| The problem |
An exact copy of the entries is required, with every image omitted.

· · ·

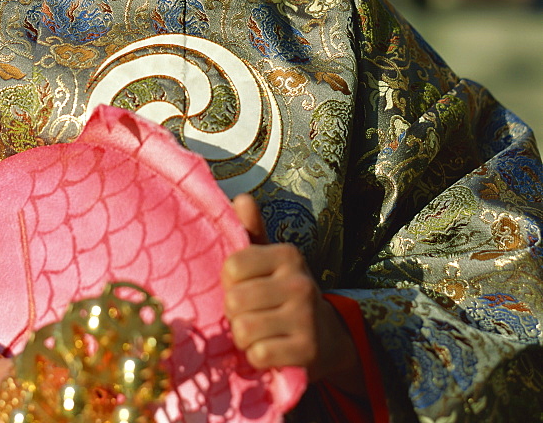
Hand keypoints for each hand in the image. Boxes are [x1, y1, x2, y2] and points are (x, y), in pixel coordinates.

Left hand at [222, 194, 364, 396]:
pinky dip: (256, 358)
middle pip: (234, 300)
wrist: (329, 336)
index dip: (228, 282)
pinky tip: (269, 350)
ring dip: (243, 338)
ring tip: (258, 333)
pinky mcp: (308, 350)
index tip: (241, 287)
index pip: (232, 266)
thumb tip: (241, 198)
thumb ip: (252, 230)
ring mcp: (306, 317)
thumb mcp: (271, 260)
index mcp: (287, 255)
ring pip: (244, 330)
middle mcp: (299, 282)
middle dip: (233, 313)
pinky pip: (260, 355)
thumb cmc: (285, 292)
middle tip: (248, 314)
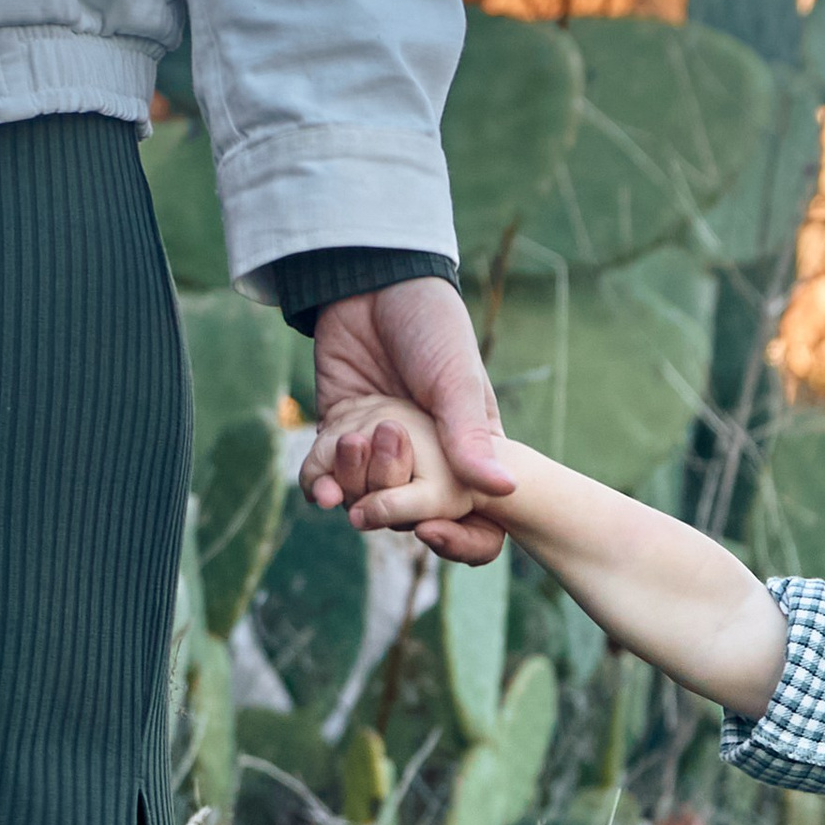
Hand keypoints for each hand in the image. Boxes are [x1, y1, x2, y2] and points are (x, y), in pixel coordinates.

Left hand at [311, 278, 511, 554]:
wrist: (369, 283)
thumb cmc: (429, 325)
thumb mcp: (456, 379)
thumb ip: (471, 436)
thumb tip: (504, 492)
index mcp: (465, 452)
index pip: (476, 519)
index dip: (462, 541)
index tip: (433, 532)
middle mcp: (422, 459)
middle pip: (411, 518)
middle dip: (394, 505)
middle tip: (387, 459)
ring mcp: (376, 449)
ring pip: (364, 501)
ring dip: (354, 489)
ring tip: (354, 449)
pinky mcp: (337, 433)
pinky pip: (325, 478)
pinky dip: (321, 488)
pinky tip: (320, 491)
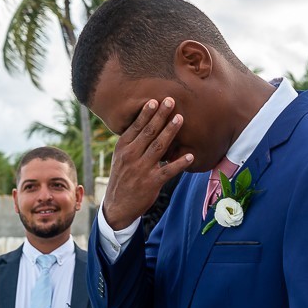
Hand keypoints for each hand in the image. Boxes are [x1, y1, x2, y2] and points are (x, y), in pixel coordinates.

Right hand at [100, 98, 193, 229]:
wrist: (117, 206)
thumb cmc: (122, 177)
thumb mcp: (121, 158)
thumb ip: (132, 142)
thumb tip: (146, 123)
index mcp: (123, 148)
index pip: (136, 127)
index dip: (146, 113)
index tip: (155, 100)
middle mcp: (131, 156)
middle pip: (148, 132)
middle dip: (160, 116)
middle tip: (171, 101)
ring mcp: (141, 169)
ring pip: (159, 147)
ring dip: (171, 132)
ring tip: (180, 119)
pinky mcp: (151, 183)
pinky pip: (168, 170)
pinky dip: (179, 163)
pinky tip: (190, 156)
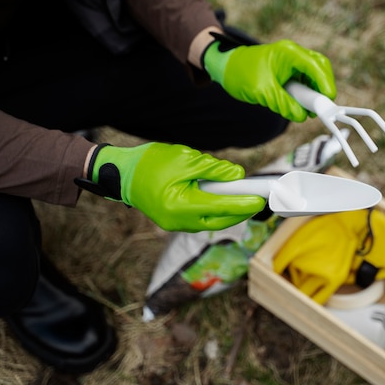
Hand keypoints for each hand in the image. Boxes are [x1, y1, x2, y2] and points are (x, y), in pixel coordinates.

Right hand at [76, 143, 265, 231]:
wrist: (122, 174)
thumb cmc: (150, 163)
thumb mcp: (185, 159)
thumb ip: (214, 169)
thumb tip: (238, 176)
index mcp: (180, 205)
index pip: (221, 207)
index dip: (244, 203)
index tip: (262, 199)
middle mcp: (179, 221)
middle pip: (220, 221)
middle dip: (241, 211)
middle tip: (259, 200)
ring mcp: (176, 225)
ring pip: (212, 223)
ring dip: (229, 212)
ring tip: (246, 199)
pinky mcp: (175, 222)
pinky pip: (202, 220)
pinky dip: (216, 212)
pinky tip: (226, 201)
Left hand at [203, 37, 336, 121]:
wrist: (225, 66)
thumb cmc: (240, 73)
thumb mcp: (261, 91)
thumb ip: (283, 103)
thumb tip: (301, 116)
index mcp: (288, 53)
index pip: (315, 66)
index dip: (324, 84)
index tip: (327, 102)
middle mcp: (294, 54)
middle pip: (320, 68)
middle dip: (323, 88)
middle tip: (320, 109)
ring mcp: (293, 62)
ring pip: (314, 76)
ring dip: (314, 93)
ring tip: (307, 110)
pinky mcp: (290, 71)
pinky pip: (305, 82)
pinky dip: (306, 94)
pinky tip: (299, 105)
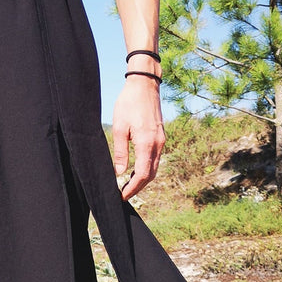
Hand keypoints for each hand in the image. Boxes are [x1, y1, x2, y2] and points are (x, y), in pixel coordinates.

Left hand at [112, 78, 164, 199]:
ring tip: (128, 186)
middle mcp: (158, 144)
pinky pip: (155, 158)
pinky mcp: (160, 136)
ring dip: (143, 179)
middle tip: (124, 195)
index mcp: (147, 143)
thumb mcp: (119, 127)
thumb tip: (120, 173)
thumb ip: (121, 152)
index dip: (133, 188)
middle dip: (138, 187)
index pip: (143, 174)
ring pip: (154, 167)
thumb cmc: (129, 103)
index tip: (122, 196)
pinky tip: (136, 170)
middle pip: (151, 175)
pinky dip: (147, 168)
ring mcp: (161, 140)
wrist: (145, 85)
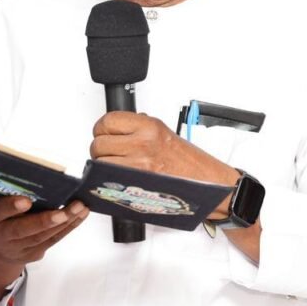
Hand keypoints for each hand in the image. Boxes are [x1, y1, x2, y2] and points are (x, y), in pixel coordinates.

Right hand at [0, 196, 87, 303]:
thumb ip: (6, 193)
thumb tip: (34, 174)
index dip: (11, 207)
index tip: (25, 201)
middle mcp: (1, 235)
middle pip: (22, 230)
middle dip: (44, 221)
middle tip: (62, 213)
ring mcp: (19, 248)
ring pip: (42, 236)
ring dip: (64, 222)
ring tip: (79, 207)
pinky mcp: (34, 253)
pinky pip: (53, 240)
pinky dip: (69, 226)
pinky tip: (80, 214)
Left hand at [90, 111, 260, 262]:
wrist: (208, 184)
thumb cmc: (189, 162)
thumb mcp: (163, 132)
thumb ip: (138, 128)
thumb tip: (116, 128)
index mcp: (149, 127)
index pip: (108, 121)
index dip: (102, 129)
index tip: (105, 134)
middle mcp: (142, 144)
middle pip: (98, 144)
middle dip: (100, 149)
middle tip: (111, 153)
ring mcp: (138, 165)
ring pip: (100, 163)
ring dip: (103, 166)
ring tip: (116, 167)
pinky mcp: (136, 184)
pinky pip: (108, 180)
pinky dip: (107, 180)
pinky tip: (116, 178)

· · ·

| Response |
Hand keypoints for each hand in the image. Boxes are [x1, y1, x2, y2] and points are (x, y), in pixel coordinates.

Left hand at [222, 194, 364, 396]:
pinky dip: (256, 358)
middle pip: (234, 300)
wrist: (329, 336)
index dip: (228, 282)
pinky tip: (269, 350)
ring dip: (243, 338)
ring tip: (258, 333)
pinky mcp: (308, 350)
index tip: (241, 287)
index pip: (232, 266)
thumb tip: (241, 198)
thumb ip: (252, 230)
ring mcp: (306, 317)
thumb mcp: (271, 260)
index mcp: (287, 255)
ring pip: (244, 330)
middle mcp: (299, 282)
middle dip: (233, 313)
pinky pip: (260, 355)
thumb cmc: (285, 292)
middle tip: (248, 314)
Hand keypoints for each hand in the image. Boxes are [x1, y1, x2, y2] and points are (x, y), in pixel coordinates.

Left hand at [311, 278, 511, 554]:
wrist: (369, 283)
thumb cmc: (429, 325)
thumb mcp: (456, 379)
thumb ip: (471, 436)
thumb tip: (504, 492)
index mcp: (465, 452)
index pip: (476, 519)
index dip: (462, 541)
index tip: (433, 532)
middle mcp: (422, 459)
middle pip: (411, 518)
middle dip: (394, 505)
middle tip: (387, 459)
ring mcp: (376, 449)
ring pip: (364, 501)
ring dip: (354, 489)
ring tip: (354, 449)
pinky mcp: (337, 433)
pinky pip: (325, 478)
pinky dip: (321, 488)
pinky tip: (320, 491)
Hand keypoints for each hand in the image. Boxes are [x1, y1, x2, y2] and points are (x, y), in pixel coordinates.

Right hand at [100, 98, 193, 229]:
wrist: (117, 206)
thumb cmc: (122, 177)
thumb mcp: (121, 158)
thumb ip: (132, 142)
thumb tip: (146, 123)
index mcp: (123, 148)
index pip: (136, 127)
index dip: (146, 113)
index tip: (155, 100)
middle mcp: (131, 156)
middle pip: (148, 132)
middle dip: (160, 116)
middle tip: (171, 101)
ring mcp: (141, 169)
ring pip: (159, 147)
ring dip: (171, 132)
ring tip: (180, 119)
pinky mcp: (151, 183)
pinky pip: (168, 170)
pinky dip: (179, 163)
pinky tip: (190, 156)
Hand keypoints for each hand in the image. Boxes are [x1, y1, x2, y2] and points are (x, y), in pixel coordinates.

Right hand at [76, 143, 265, 231]:
wrist: (122, 174)
thumb cmc: (150, 163)
thumb mcp: (185, 159)
thumb ip: (214, 169)
thumb tip: (238, 176)
index mcp: (180, 205)
index pip: (221, 207)
index dip: (244, 203)
index tip: (262, 199)
middle mcp: (179, 221)
middle pip: (220, 221)
middle dip: (241, 211)
middle tip: (259, 200)
ring mcp: (176, 225)
ring pip: (212, 223)
ring dip: (229, 212)
ring tip: (246, 199)
pinky mcp: (175, 222)
pinky pip: (202, 220)
pinky dip: (216, 212)
pinky tip: (226, 201)
Left hand at [203, 37, 336, 121]:
wrist: (225, 66)
thumb cmc: (240, 73)
thumb mcp: (261, 91)
thumb ip: (283, 103)
thumb tip: (301, 116)
index mcp: (288, 53)
index pip: (315, 66)
index dip: (324, 84)
index tip: (327, 102)
middle mcp: (294, 54)
middle pip: (320, 68)
middle dip: (323, 88)
middle tip: (320, 109)
ring mcp: (293, 62)
ring pip: (314, 76)
ring dip: (314, 93)
ring tip: (307, 110)
pinky mcp: (290, 71)
pinky pip: (305, 82)
pinky dip: (306, 94)
pinky tip: (299, 105)
Hand keypoints for each hand in the image. Boxes are [x1, y1, x2, y2] and points are (x, y), in pixel coordinates.

Left hand at [112, 78, 164, 199]:
ring tip: (128, 186)
middle mcp: (158, 144)
pinky pip: (155, 158)
pinky mcp: (160, 136)
ring dip: (143, 179)
middle tip: (124, 195)
index mcp: (147, 143)
thumb mcp: (119, 127)
thumb tip: (120, 173)
thumb ip: (121, 152)
index dip: (133, 188)
middle dip: (138, 187)
index pip: (143, 174)
ring pip: (154, 167)
thumb cmc: (129, 103)
index tip: (122, 196)
pinky tip: (136, 170)
middle pip: (151, 175)
pinky dip: (147, 168)
ring mcp: (161, 140)
wrist: (145, 85)
Hand keypoints for each hand in the image. Boxes are [x1, y1, x2, y2] and points are (x, y), in pixel coordinates.

Right hand at [0, 196, 87, 303]:
thumb ip: (6, 193)
thumb tip: (34, 174)
index dip: (11, 207)
index tip: (25, 201)
middle mcp: (1, 235)
middle pip: (22, 230)
middle dip: (44, 221)
middle tip: (62, 213)
ring mcp: (19, 248)
ring pip: (42, 236)
ring dip: (64, 222)
ring tip: (79, 207)
pinky mcp: (34, 253)
pinky pip: (53, 240)
pinky dip: (69, 226)
pinky tip: (80, 214)
Left hand at [90, 111, 260, 262]:
wrist: (208, 184)
thumb cmc: (189, 162)
thumb mcp: (163, 132)
thumb ip: (138, 128)
thumb tip: (116, 128)
index mcp: (149, 127)
index pip: (108, 121)
index dip: (102, 129)
index tip: (105, 134)
middle mcp: (142, 144)
middle pip: (98, 144)
middle dip: (100, 149)
middle tip: (111, 153)
ring mcp: (138, 165)
ring pip: (100, 163)
ring dip: (103, 166)
ring tip: (116, 167)
pinky mcp: (136, 184)
pinky pip: (108, 180)
pinky dip: (107, 180)
pinky tip: (116, 178)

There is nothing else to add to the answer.